● **Schriftliche Aufgabe 1**
Zieh aus dem Interview alles von „ZB: Genau! Wollen“ bis hinunter zu „nette Dinge entdecken.“ heraus und gib es wortgetreu wieder.

● **Vorliegender Text**

JO: Ah, der Freiwilligendienst! Eine etwas praktische Frage: Du lebst zum ersten Mal in Deutschland. Hattest du vorher einige Vorurteile über das Land? Über die Art und Weise wie sie arbeiten? Oder allgemeiner, über die Kultur?

ZB: Ich erinnere mich mit dir schon mal diese Konversation gehabt zu haben und es ist ziemlich witzig. Ich bin seit einigen Monaten hier - seit September. Das heißt, ich hatte jetzt genug Zeit, Klischees von der Wirklichkeit zu differenzieren. So viele Vorurteile über Deutschland hatte ich gar nicht, weil ich schonmal die Möglichkeit hatte, nach Deutschland zu kommen, während eines schulischen Austausches in der 8. Klasse. Ich kannte so Kleinigkeiten, aber das Leben hier ist schon etwas anders. Es ist einfach eine andere Lebensart als in Frankreich. Aber ich finde, dass wir uns in vielen Dingen wiederfinden. Die Vorurteile, die ich hatte, existieren nicht mehr, weil ich mich an die Atmosphäre und das Klima hier angepasst habe. Es gibt allerdings etwas, an das ich mich immer noch nicht gewöhnt habe - das Sprudelwasser. (Joséphine lacht.) Alle Deutschen trinken es, und das überall.

JO: Man stellt sich überhaupt nicht die Frage.

ZB: Genau! Wollen Sie Wasser? Also Sprudelwasser. Im Deutschunterricht hatte ich zum ersten Mal über die Currywurst gehört, aber hatte noch nie eine gegessen. Hier konnte ich eine probieren. Ich finde es auch super interessant, dass die Kultur über die Gastronomie läuft. Zum Beispiel Brezeln. Ich selbst komme nicht aus der Region Grand Est, daher konnte ich viele verschiedene und nette Dinge entdecken.

JO: Wir haben in diesem Podcast schon ein wenig darüber gesprochen: Vorurteile gegenüber der Zeit, die vor allem am Arbeitsplatz sehr wichtig sein können. Welche Erfahrungen hast du damit gemacht?

Box-Annotationsdaten

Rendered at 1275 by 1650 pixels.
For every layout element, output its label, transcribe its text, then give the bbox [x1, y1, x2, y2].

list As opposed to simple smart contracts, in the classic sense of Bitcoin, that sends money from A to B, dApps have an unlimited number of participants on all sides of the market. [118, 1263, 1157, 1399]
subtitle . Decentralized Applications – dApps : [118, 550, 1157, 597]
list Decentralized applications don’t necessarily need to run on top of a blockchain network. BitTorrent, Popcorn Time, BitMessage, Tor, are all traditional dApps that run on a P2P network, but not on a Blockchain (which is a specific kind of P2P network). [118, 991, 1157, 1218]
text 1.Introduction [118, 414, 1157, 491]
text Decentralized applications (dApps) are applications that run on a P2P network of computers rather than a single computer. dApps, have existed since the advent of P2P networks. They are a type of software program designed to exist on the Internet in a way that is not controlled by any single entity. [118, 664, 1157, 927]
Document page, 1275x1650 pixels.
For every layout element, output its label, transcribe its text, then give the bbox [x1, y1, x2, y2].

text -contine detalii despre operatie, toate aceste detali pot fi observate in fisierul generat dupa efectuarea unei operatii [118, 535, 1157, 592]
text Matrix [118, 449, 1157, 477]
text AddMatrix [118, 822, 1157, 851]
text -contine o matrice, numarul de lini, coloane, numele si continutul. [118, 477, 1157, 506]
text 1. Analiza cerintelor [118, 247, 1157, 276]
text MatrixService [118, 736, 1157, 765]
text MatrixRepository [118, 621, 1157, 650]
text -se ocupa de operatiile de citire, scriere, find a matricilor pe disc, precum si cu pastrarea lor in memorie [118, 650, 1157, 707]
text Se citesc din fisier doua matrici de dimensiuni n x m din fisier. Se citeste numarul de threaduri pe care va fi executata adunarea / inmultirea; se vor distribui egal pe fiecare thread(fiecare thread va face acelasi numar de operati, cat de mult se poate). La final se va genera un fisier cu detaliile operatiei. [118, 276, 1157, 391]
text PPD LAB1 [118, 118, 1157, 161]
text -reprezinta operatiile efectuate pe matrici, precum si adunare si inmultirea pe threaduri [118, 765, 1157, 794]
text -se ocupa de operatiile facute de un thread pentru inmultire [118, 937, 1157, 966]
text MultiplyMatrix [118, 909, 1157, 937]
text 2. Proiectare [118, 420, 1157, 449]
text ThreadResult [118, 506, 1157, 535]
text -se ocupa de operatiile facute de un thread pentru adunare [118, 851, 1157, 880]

● **Schriftliche Aufgabe 2**
Schreib die Einträge vom Anfang bis einschließlich der Zeile mit „text Decentralized applications“ noch einmal ab und setz dabei „page element“ an die Stelle von „layout element“. Alles andere bleibt gleich.

● **Schriftliche Antwort 1**
ZB: Genau! Wollen Sie Wasser? Also Sprudelwasser. Im Deutschunterricht hatte ich zum ersten Mal über die Currywurst gehört, aber hatte noch nie eine gegessen. Hier konnte ich eine probieren. Ich finde es auch super interessant, dass die Kultur über die Gastronomie läuft. Zum Beispiel Brezeln. Ich selbst komme nicht aus der Region Grand Est, daher konnte ich viele verschiedene und nette Dinge entdecken.

● **Schriftliche Antwort 2**
Rendered at 1275 by 1650 pixels.
For every page element, output its label, transcribe its text, then give the bbox [x1, y1, x2, y2].

list As opposed to simple smart contracts, in the classic sense of Bitcoin, that sends money from A to B, dApps have an unlimited number of participants on all sides of the market. [118, 1263, 1157, 1399]
subtitle . Decentralized Applications – dApps : [118, 550, 1157, 597]
list Decentralized applications don’t necessarily need to run on top of a blockchain network. BitTorrent, Popcorn Time, BitMessage, Tor, are all traditional dApps that run on a P2P network, but not on a Blockchain (which is a specific kind of P2P network). [118, 991, 1157, 1218]
text 1.Introduction [118, 414, 1157, 491]
text Decentralized applications (dApps) are applications that run on a P2P network of computers rather than a single computer. dApps, have existed since the advent of P2P networks. They are a type of software program designed to exist on the Internet in a way that is not controlled by any single entity. [118, 664, 1157, 927]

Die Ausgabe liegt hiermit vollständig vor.